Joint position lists
<<<<
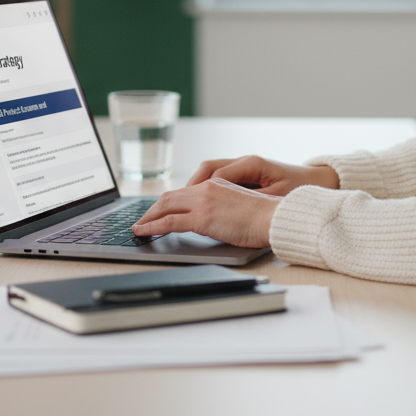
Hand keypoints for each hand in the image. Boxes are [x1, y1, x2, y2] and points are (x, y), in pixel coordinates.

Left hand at [132, 178, 279, 248]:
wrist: (275, 217)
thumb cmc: (265, 216)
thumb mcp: (241, 205)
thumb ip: (223, 208)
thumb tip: (213, 221)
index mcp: (217, 184)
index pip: (185, 191)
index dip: (169, 201)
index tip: (160, 210)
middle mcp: (206, 188)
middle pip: (170, 196)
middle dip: (154, 209)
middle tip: (144, 220)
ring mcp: (203, 202)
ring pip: (165, 206)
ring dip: (149, 217)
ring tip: (139, 227)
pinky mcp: (202, 218)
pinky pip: (169, 222)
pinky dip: (152, 226)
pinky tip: (143, 232)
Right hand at [186, 155, 338, 196]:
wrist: (319, 181)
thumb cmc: (300, 190)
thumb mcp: (277, 199)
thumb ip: (252, 202)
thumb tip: (228, 209)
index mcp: (251, 164)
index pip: (216, 173)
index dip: (198, 189)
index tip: (185, 203)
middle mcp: (244, 161)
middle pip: (207, 168)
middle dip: (189, 186)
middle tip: (171, 205)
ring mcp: (244, 166)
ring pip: (210, 171)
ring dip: (195, 186)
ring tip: (181, 204)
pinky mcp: (246, 173)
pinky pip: (218, 177)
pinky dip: (205, 187)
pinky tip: (199, 202)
>>>>
▸ What needs to be done: Filter the records for lines containing the word "hand" and copy each one.

▸ Result:
Hand keypoints for each hand in the image. Boxes are [x1, y1, x2, y2] and points are (x, y), in pixel coordinates.
Left hand at [132, 178, 279, 248]:
Right hand at [186, 155, 338, 196]:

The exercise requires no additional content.